My swab set off the alarm. I was a little surprised by that.

The TSA agents asked me which carry-on items were mine. Unconcerned, I pointed to Jay and said, "Oh, my husband has them."

They politely asked him to step out of the line with our things and swabbed his hands, too.

To our shock, his swab also set off the alarm!

We were immediately surrounded by security guards on high alert. They dragged us, separately, into private rooms to be searched while other TSA agents combed through our luggage looking for bombs or bomb-making substances.

That's when it hit me: what is a main component of the highly-volatile explosive, TNT? Otherwise known as nitroglycerin?


Yes, we were thoroughly searched in the airport for bombs because of the glycerin dregs of my homemade body oil.

At least life with me is never boring!

Verse of the day: (Psalm 23:5) "You prepare a feast for me in the presence of my enemies. You honor me by anointing my head with oil." I told Jay that I was honoring him when I anointed his hands with oil before we left for the airport. I'm not sure what exactly happened while he was being searched, but he vehemently disagrees.

To read another travel story, click on "Preplanned" Packing. 
To read about more of homesteading hazards, click here.

*For my Charlotte readers, we get our beef from www.grassfedmoo.com
**We're obsessed with Norwex antibacterial cleaning cloths. Not only are they free of chemicals and toxins, but they make cleaning incredibly easy. If you'd like more info, Cheryl at www.downrightclean.com or Linda at http://lindadejeu.norwex.biz can answer your questions.


  1. You BOTH have probably now landed on some (secret) list of people who pose threats to our national security. NEVER will either of you get to experience THE THRILL of sailing through the TSA pre-check lane at the airport either. (I always thought you looked like a highly suspicious couple. That handsome fireman and his sweet wife thing is probably just a cover…)

    1. Yeah, our cover is blown. Now the mission depends on you and Jerry. Don't let the mother ship down!

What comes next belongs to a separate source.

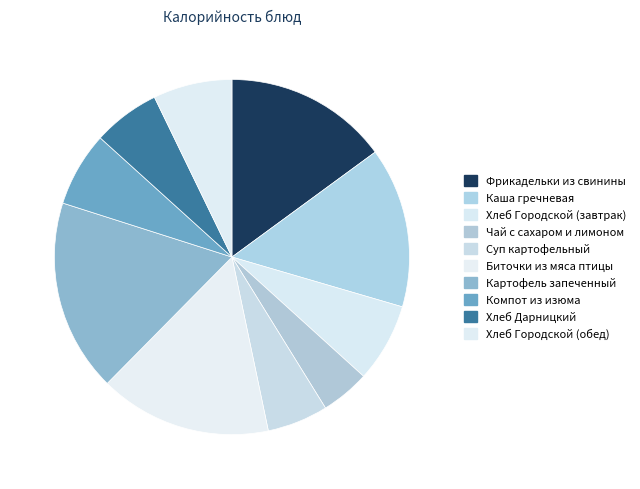

To the nearest percent, what percentage of the pie is Хлеб Дарницкий?

6%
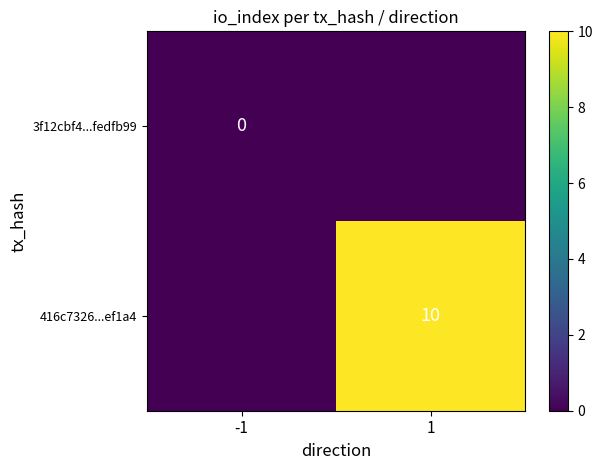

What is the maximum value shown in the chart?

1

  2. oH, that makes me groan... I was routinely padded down this last trip we made to the states. Made my kids scared and we held up the whole line until they were done. I was mortified, though kept a smile on my face and explained things away to keep my kids calm. HORRIBLE experience. though... now I know what to expect and don't have to imagine anymore. Hah! As you were sharing this, I thought, imagine if I had used that glycerin lotion on MY WHOLE FAMILY!!! That kind of "annointing" would have cost us dearly... It was already an interesting trip. Hahahah...

    1. sorry... just Celita again...

    2. I've been pat down so many times it doesn't even phase me anymore. And, trust me, the "pat downs" in little room are much worse than the ones they do in front of everyone. But, like I told the Security lady, I appreciate them keeping our airports safe. Love your comments, Celita!